A study comparing clinical practice guideline-based care and guideline-discordant treatment for patients with acute lower back pain indicated that the presence and type of spinal pathology may play a role in the outcome of nonoperative care.

“Clinical practice-guideline of care seems to be more effective than guideline-discordant care in patients with no identifiable spinal pathology or patients with spinal stenosis,” Paul Bishop, DC, MD, PhD, said at the 36th Annual Meeting of the International Society of the Study of the Lumbar Spine. “But, guideline-based care seems to be ineffective and equivalent to guideline-discordant care in patients with underlying significant disc degeneration who complained of acute lower back pain.”

Bishop recommended that clinicians should consider developing pathology-specific nonoperative treatment strategies.

Randomized controlled trial

In a randomized controlled clinical trial, Bishop and colleagues studied 50 patients who received nonoperative treatment based exclusively on clinical practice guidelines (the concordant group) and 51 patients who received family physician-directed care (the guideline-discordant group). The study included patients between the ages of 19 and 59 years old who had Quebec Task Force Spinal Disorders I and II and experienced acute low back pain for less than 4 weeks.

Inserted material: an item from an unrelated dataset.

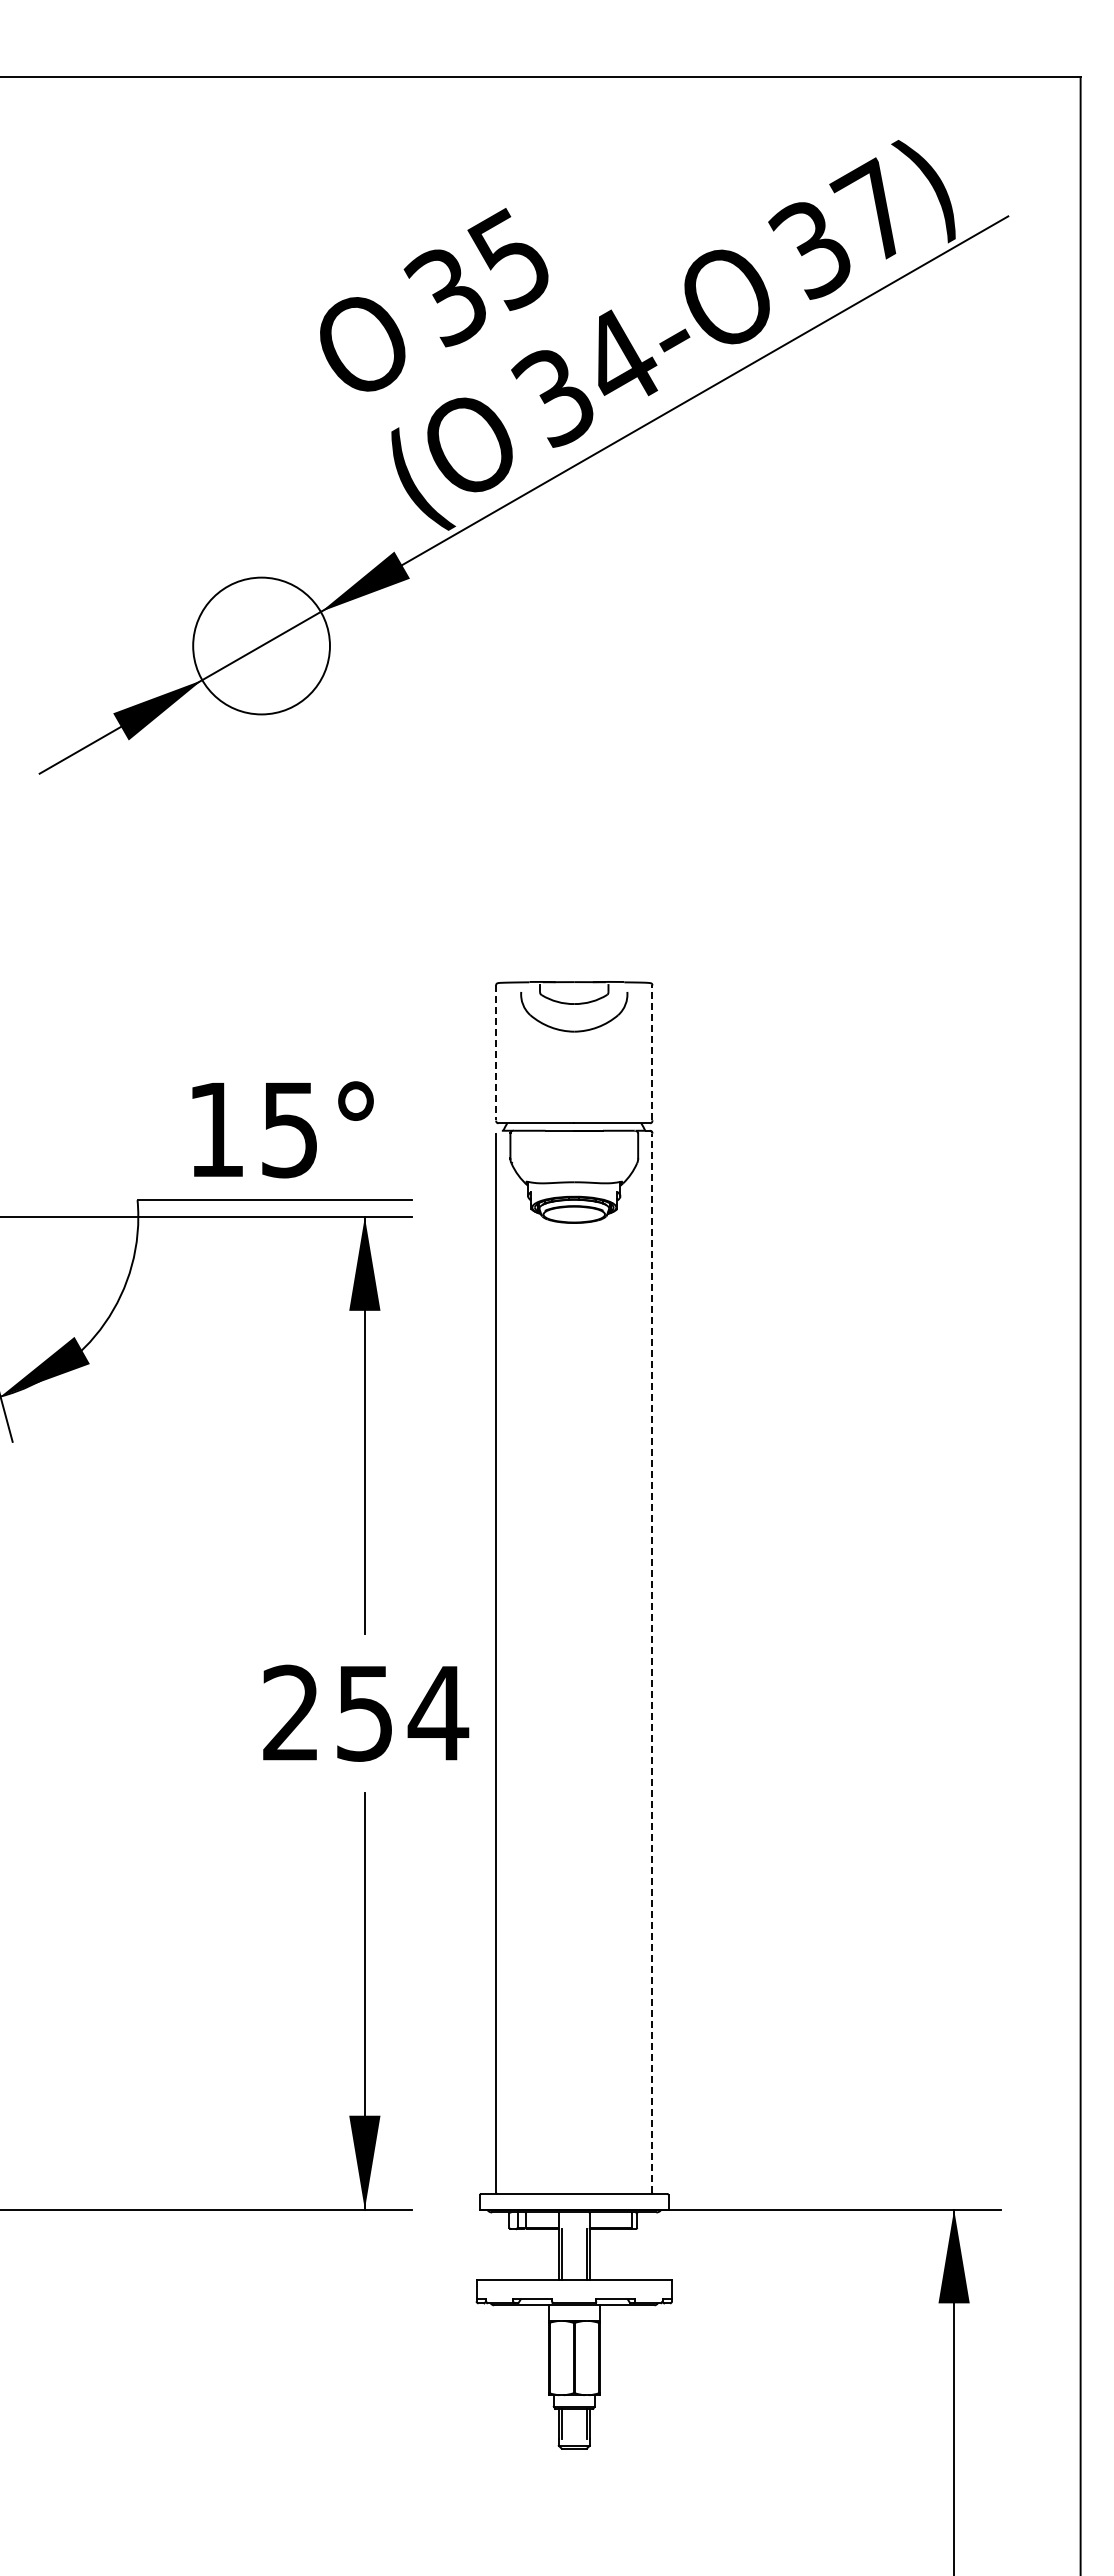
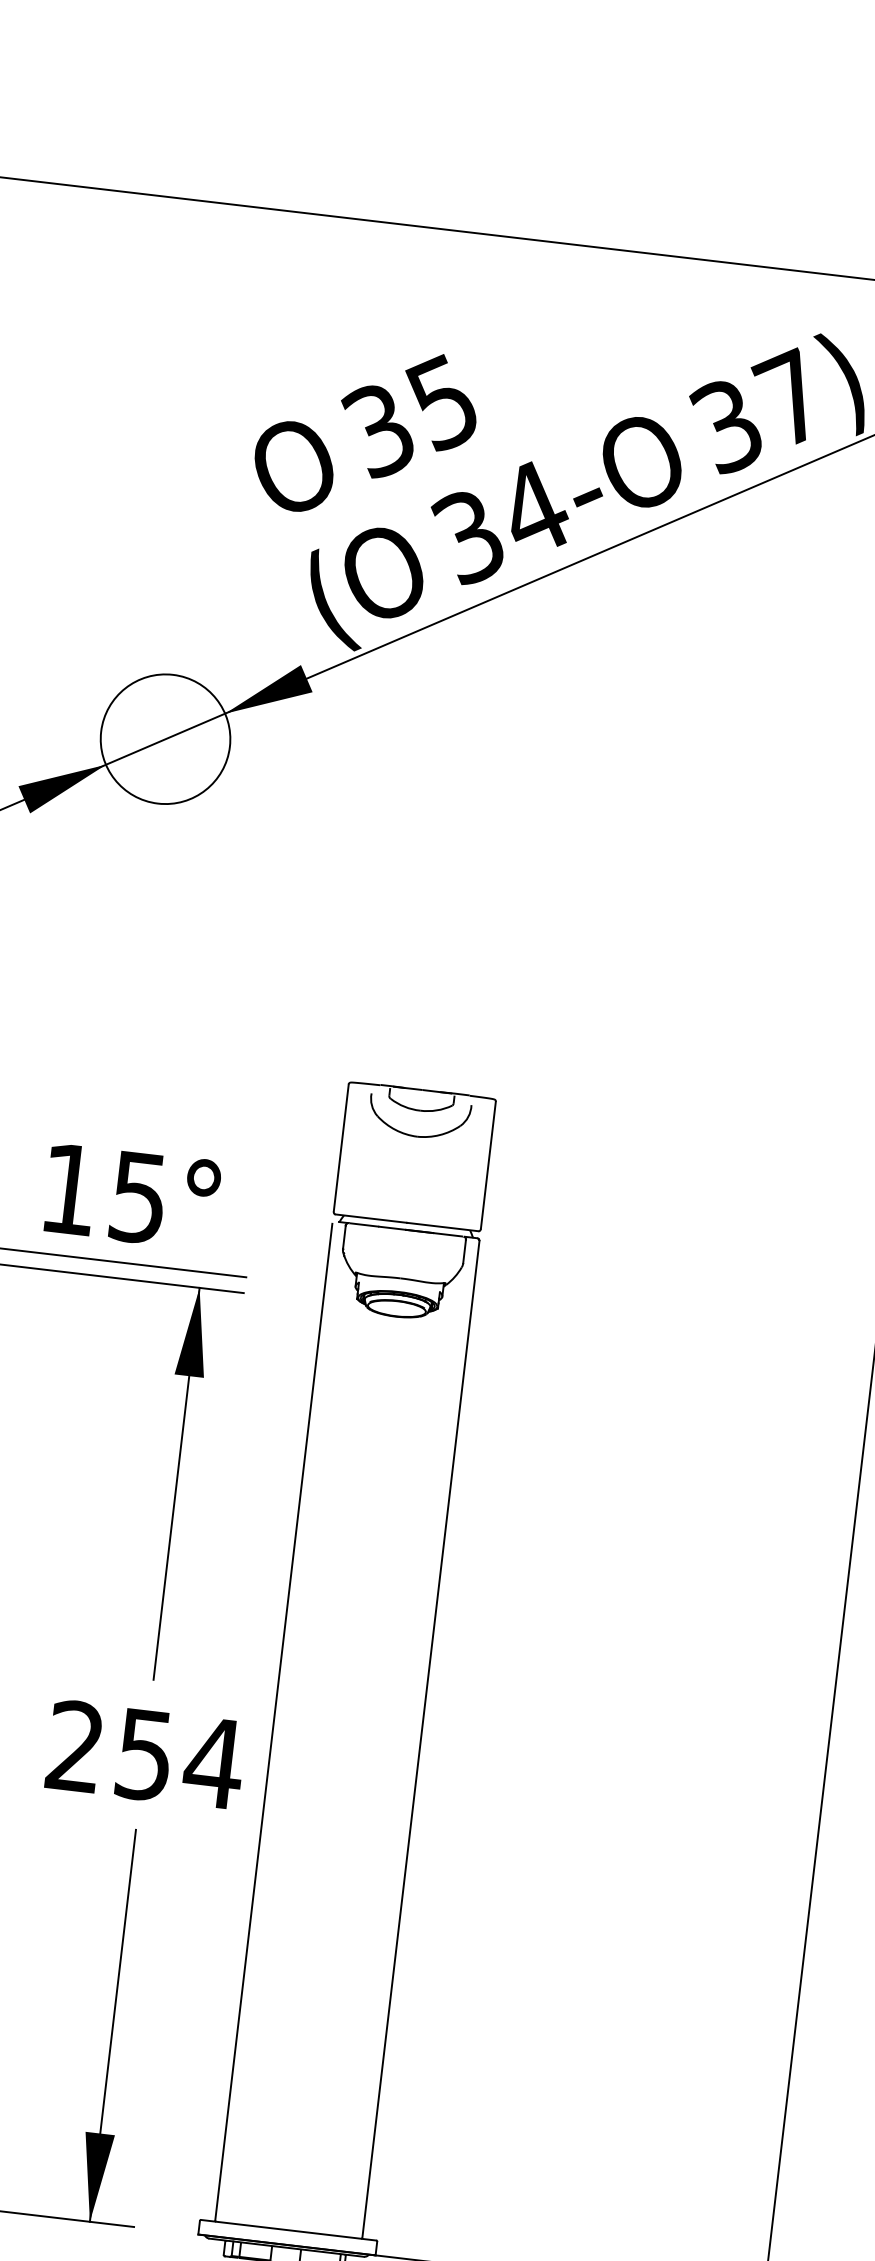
line: (652, 1052) -> (488, 1164), dashed -> solid
line: (496, 1053) -> (341, 1148), dashed -> solid
line: (652, 1663) -> (420, 1739), dashed -> solid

The investigators used the difference in Roland Morris Disability scores from baseline to 16 weeks as the primary outcome measure, and used the differences in the SF-36 bodily pain and physical function scores from baseline to 16 weeks as secondary outcome measures.

No pathology

Using either CT or MRI scans, they found that 33 of the studied patients showed no evidence of spinal pathology, 31 patients had Thompson grade III or higher disc degeneration, 27 patients had mild to severe spinal stenosis, and 10 had evidence of facet joint arthropathy. The investigators discovered that patients with no underlying spinal pathology and those with spinal stenosis who received guideline-concordant treatment showed significantly greater improvements in all outcome measures from baseline to 16 weeks compared to those in the discordant group.

For more information:
  • A Workplace BC, formerly the Workers’ Compensations Board of British Columbia, grant supported the study.

Reference:

  • Bishop P, Fisher C, Quon J, et al. Clinical practice guideline-based treatment is not effective for all patients with acute lower back pain: A randomized controlled clinical trial. Paper #62. Presented at the 36th Annual Meeting of the International Society of the Study of the Lumbar Spine. May 4-8, 2009. Miami.